About this exercise: The answer must consist of every line from the entries that holds the word "которых".

Raw data:
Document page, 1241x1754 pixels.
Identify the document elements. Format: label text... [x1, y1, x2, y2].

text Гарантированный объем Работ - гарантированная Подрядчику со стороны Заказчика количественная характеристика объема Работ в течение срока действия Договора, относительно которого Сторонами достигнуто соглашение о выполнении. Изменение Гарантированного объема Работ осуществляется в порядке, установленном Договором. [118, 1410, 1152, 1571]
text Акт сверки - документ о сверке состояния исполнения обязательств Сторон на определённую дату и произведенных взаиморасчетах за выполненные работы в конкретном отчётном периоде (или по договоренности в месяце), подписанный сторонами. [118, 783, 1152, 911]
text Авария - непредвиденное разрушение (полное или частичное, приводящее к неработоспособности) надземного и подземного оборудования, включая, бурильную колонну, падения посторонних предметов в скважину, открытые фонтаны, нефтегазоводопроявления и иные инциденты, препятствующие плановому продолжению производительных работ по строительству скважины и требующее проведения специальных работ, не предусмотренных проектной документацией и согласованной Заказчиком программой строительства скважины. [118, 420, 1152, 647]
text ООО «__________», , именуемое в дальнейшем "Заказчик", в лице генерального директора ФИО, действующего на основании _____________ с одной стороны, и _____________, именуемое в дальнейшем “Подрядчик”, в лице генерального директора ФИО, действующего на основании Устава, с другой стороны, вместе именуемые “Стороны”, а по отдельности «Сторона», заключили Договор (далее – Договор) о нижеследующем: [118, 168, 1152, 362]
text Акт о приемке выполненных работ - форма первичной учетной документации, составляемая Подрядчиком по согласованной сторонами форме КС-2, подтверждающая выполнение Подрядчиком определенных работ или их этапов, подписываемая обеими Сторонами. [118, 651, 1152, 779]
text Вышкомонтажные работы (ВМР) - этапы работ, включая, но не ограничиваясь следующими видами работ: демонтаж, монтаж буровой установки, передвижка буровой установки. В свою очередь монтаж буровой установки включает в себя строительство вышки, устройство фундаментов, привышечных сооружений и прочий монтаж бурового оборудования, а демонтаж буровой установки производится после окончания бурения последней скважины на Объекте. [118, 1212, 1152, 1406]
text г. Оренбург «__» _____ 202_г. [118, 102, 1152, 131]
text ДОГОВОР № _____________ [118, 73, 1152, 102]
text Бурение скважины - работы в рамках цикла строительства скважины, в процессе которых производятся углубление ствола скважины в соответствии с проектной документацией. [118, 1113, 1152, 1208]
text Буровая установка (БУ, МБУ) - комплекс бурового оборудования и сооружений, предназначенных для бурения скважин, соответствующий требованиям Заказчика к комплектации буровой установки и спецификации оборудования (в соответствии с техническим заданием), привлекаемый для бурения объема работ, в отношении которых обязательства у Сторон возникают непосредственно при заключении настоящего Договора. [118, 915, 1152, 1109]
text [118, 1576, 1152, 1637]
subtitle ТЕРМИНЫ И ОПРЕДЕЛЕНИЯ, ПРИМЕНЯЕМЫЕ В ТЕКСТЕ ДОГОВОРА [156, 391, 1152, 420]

Answer box:
text Бурение скважины - работы в рамках цикла строительства скважины, в процессе которых производятся углубление ствола скважины в соответствии с проектной документацией. [118, 1113, 1152, 1208]
text Буровая установка (БУ, МБУ) - комплекс бурового оборудования и сооружений, предназначенных для бурения скважин, соответствующий требованиям Заказчика к комплектации буровой установки и спецификации оборудования (в соответствии с техническим заданием), привлекаемый для бурения объема работ, в отношении которых обязательства у Сторон возникают непосредственно при заключении настоящего Договора. [118, 915, 1152, 1109]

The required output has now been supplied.